たより巻頭言「教育は祈り」 大柴 譲治

 すばらしいものと出会った時の喜びは大きい。それは、ある時には真実の言葉であり、ある時には音楽や大自然の美しさであり、また別の時には献身的な愛の行為であるのであろう。確かに真・善・美といったものには普遍的な価値があるように思う。「芸術は爆発だ!」と言った岡本太郎と同じように、出会いの喜びの中で「人生は感動だ!」と叫びたい気持ちにもなる。

 2月2日付の朝日新聞の夕刊に「読者が考える宗教と教育」という記事が載った。どれも心に残る意見だったが、特に55歳の教員の方の投書に深く感動した。そこにはこうあった。

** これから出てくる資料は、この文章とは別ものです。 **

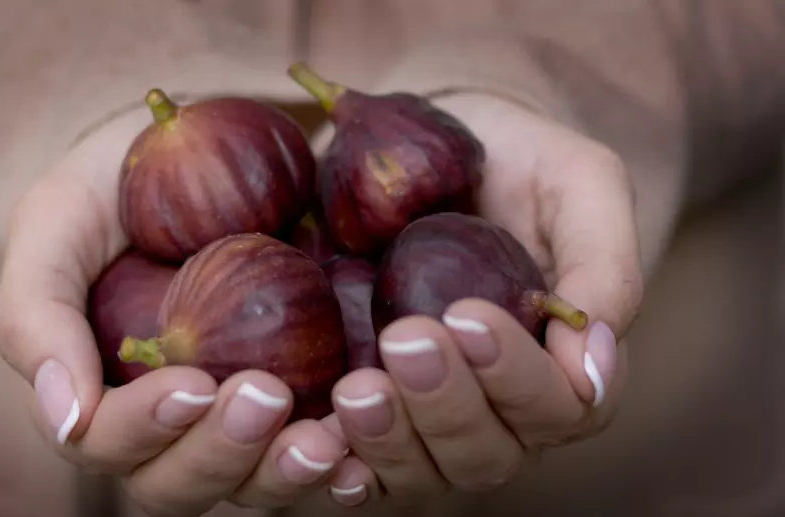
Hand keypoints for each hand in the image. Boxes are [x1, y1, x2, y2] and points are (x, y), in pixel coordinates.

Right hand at [0, 108, 346, 515]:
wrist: (203, 142)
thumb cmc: (114, 184)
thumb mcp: (57, 222)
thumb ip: (36, 314)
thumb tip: (65, 419)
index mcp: (98, 391)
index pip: (107, 444)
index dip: (144, 428)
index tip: (193, 381)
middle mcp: (168, 419)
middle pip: (180, 482)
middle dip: (222, 454)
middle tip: (266, 396)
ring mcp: (236, 412)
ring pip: (251, 484)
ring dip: (286, 473)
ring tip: (328, 440)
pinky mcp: (302, 393)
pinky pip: (317, 452)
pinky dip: (341, 466)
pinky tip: (365, 454)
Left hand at [317, 93, 643, 508]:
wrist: (430, 143)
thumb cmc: (518, 161)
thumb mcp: (580, 182)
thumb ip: (605, 265)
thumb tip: (595, 363)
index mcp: (561, 363)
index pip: (561, 407)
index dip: (518, 377)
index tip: (467, 317)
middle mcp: (497, 406)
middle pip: (486, 451)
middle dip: (446, 405)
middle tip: (405, 339)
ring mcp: (427, 413)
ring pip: (421, 471)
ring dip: (389, 439)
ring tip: (355, 389)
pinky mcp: (367, 404)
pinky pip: (356, 464)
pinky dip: (337, 462)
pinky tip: (315, 441)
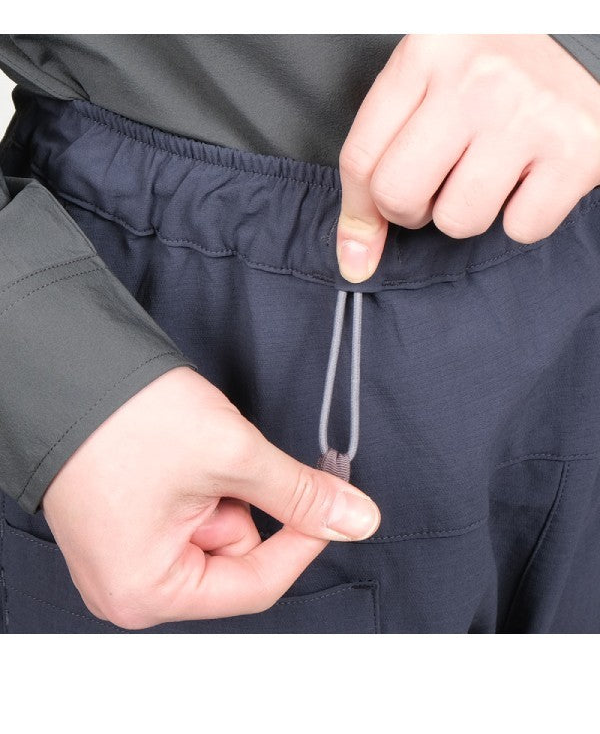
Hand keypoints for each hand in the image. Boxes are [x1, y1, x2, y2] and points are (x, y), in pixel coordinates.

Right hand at [41, 366, 379, 629]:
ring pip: (215, 529)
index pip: (256, 586)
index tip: (330, 502)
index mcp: (147, 591)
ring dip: (222, 486)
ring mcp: (126, 554)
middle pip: (234, 556)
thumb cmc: (122, 418)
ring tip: (193, 449)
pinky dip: (203, 482)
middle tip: (226, 458)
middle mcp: (130, 585)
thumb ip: (299, 494)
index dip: (304, 540)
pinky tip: (181, 452)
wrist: (64, 367)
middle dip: (245, 501)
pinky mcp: (127, 524)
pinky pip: (188, 514)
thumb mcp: (231, 456)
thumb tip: (357, 520)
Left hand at [337, 34, 599, 281]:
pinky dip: (524, 215)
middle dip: (411, 210)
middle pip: (398, 195)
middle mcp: (475, 82)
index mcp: (428, 53)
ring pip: (458, 220)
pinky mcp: (577, 151)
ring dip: (468, 212)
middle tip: (437, 186)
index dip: (358, 211)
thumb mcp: (434, 74)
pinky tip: (531, 175)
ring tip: (488, 172)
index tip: (361, 238)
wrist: (590, 29)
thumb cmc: (502, 58)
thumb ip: (385, 149)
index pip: (361, 158)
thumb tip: (355, 255)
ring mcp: (528, 116)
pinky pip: (522, 228)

 「養護学校に勤務して20年。『教育は祈り』が結論です。重い障害のためにしゃべることもなく横臥する子どもたちがいますが、その成長を応援し、はぐくむ力があるとすれば、それは子らに対する親や教師の思いや願い、突き詰めれば『祈り』と思わざるをえません。
  この確信は、人間という不思議な存在に対する畏敬の念と、ともに生きているという連帯感によっていますが、その両方が養護学校特有のものではない限り『教育は祈り』ということはすべての学校、すべての子どもに共通していえるのではないでしょうか。
  畏敬の念とか祈りという言葉は、ともすればうさん臭いものとして敬遠されがちですが、それらは特定の目的のためのものではありません。すべては、まず教師自身が自然や宇宙などに対する畏れを知ること、人間の不思議を考えることに始まると思います」。

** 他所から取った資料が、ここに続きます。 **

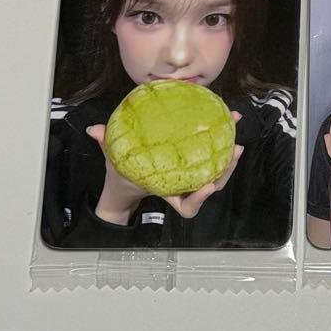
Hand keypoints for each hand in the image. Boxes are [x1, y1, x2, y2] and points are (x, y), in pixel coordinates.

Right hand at [85, 111, 243, 224]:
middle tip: (234, 151)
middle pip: (211, 188)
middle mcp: (183, 187)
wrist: (128, 177)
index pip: (186, 207)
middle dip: (225, 172)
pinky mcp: (197, 162)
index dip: (199, 200)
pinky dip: (222, 143)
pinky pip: (214, 157)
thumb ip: (106, 145)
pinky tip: (229, 123)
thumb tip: (94, 129)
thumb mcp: (114, 160)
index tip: (208, 186)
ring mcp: (192, 176)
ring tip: (236, 138)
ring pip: (217, 174)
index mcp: (166, 192)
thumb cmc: (125, 172)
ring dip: (229, 158)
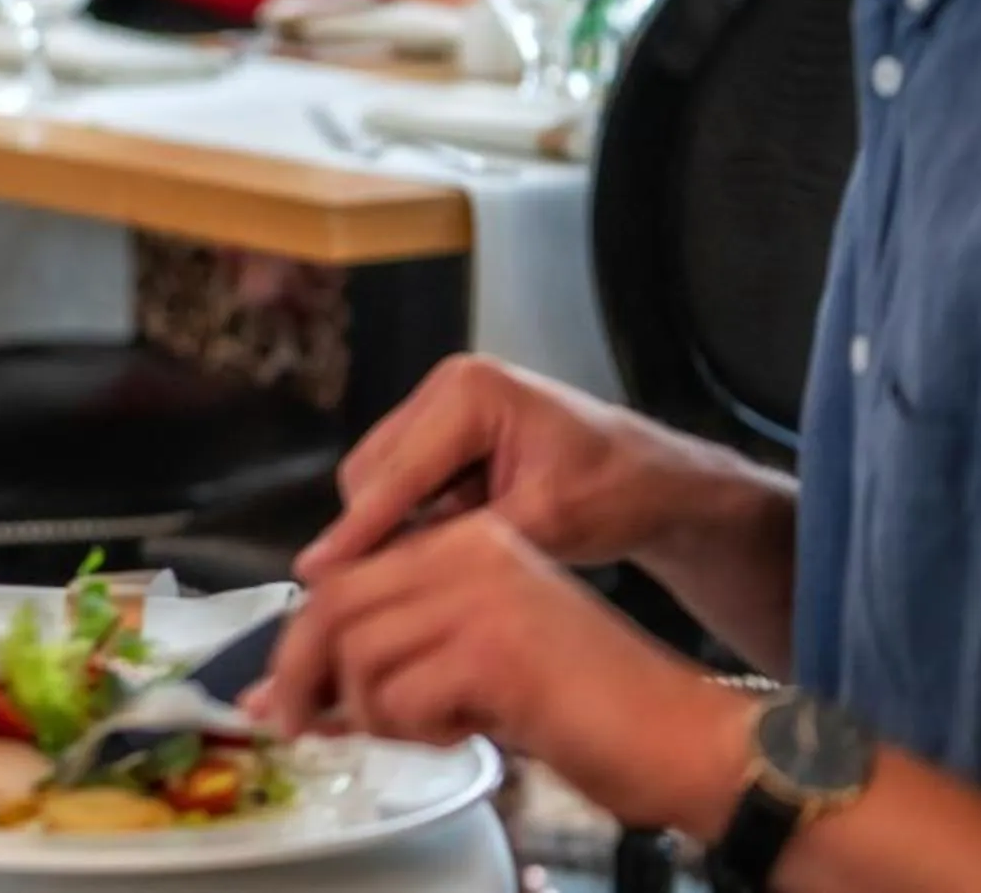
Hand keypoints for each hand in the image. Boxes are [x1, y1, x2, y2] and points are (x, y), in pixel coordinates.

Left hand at [252, 512, 755, 836]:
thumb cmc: (588, 712)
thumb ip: (392, 662)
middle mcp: (471, 551)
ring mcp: (482, 595)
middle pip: (333, 606)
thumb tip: (289, 697)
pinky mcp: (494, 649)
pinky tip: (470, 733)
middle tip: (296, 728)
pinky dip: (418, 732)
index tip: (277, 697)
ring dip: (376, 714)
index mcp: (468, 543)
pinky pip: (400, 696)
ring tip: (431, 730)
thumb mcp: (474, 667)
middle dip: (301, 677)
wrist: (690, 740)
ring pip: (359, 655)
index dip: (298, 643)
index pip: (345, 580)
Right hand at [299, 354, 698, 580]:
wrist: (664, 484)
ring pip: (382, 477)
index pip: (398, 470)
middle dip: (372, 528)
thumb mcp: (546, 525)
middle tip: (373, 594)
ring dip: (393, 527)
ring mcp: (445, 407)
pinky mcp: (447, 433)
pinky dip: (413, 522)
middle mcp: (447, 387)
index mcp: (471, 392)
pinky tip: (432, 560)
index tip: (317, 572)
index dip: (359, 527)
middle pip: (375, 468)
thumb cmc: (620, 495)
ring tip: (414, 581)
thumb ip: (462, 544)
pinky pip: (406, 483)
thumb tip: (390, 574)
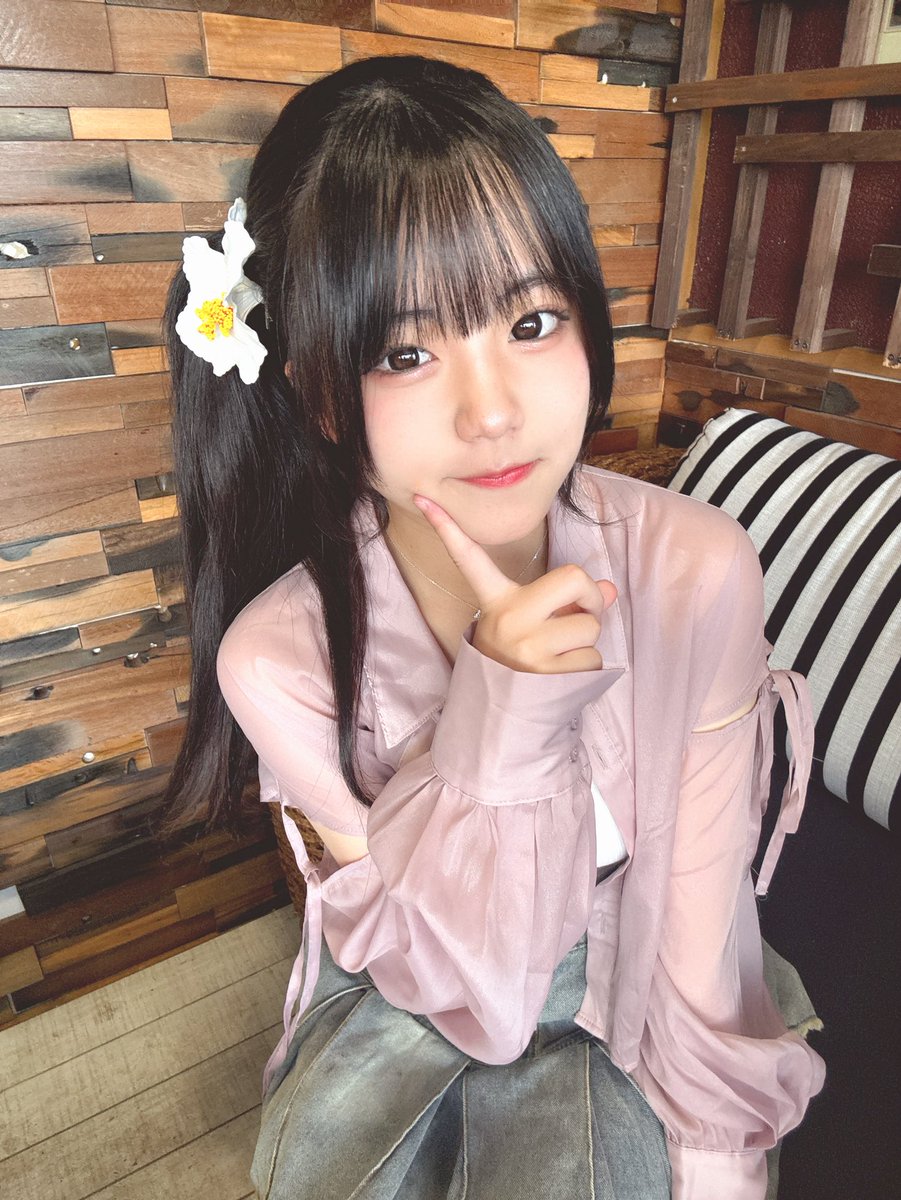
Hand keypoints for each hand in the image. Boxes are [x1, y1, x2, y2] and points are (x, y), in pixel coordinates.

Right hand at [412, 494, 617, 674]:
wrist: (504, 713)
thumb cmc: (520, 657)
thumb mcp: (531, 620)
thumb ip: (569, 600)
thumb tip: (610, 590)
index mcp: (496, 601)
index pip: (470, 559)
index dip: (447, 529)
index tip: (425, 499)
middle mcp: (508, 620)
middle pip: (575, 579)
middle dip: (589, 599)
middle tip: (578, 613)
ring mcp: (527, 649)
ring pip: (591, 627)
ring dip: (587, 641)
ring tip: (559, 653)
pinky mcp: (546, 676)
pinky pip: (592, 659)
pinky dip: (585, 666)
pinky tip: (560, 675)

 大江健三郎の「信仰を持たない者の祈り」と題した講演を思い起こす。自分の小ささを知り、自分を超えた大いなるものに向かって祈りつつ共に生きるということは、信仰の有無や宗教の違いを超えて私たちの心を打つ。「教育は祈り」という、20年の体験から得た貴重な知恵を大胆に分かち合ってくださった小圷(こあくつ)洋司氏に感謝したい。

 1月31日に教会の総会が終わった。私たちもまた、父なる神への畏れをもって祈りつつ、この新しい年の歩みを始めてゆきたい。詩編にも明らかなように、私たち信仰者にとっては生きることのすべてが祈りなのだから。